▶ EXERCISE PROMPT
Transcribe exactly everything in the data below from the line containing "right shoulder: (185, 226, 20)" down to the line containing "right ankle: (160, 346, -9)", both lines included and nothing further.

▶ INPUT
========================

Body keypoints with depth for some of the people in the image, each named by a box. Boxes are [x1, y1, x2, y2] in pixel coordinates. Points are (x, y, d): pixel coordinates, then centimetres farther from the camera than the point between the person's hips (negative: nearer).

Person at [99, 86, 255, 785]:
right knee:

========================

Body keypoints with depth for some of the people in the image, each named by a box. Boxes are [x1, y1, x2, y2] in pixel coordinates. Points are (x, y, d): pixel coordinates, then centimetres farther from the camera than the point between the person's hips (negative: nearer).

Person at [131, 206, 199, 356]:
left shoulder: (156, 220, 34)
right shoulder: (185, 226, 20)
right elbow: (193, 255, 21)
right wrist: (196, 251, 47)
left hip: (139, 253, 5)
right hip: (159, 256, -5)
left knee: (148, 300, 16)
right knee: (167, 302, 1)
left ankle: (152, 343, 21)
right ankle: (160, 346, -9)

========================

▶ TASK RESPONSE
right shoulder: (185, 226, 20)
right elbow: (193, 255, 21)
right wrist: (196, 251, 47)
left hip: (139, 253, 5)
right hip: (159, 256, -5)
left knee: (148, 300, 16)
right knee: (167, 302, 1)
left ankle: (152, 343, 21)
right ankle: (160, 346, -9)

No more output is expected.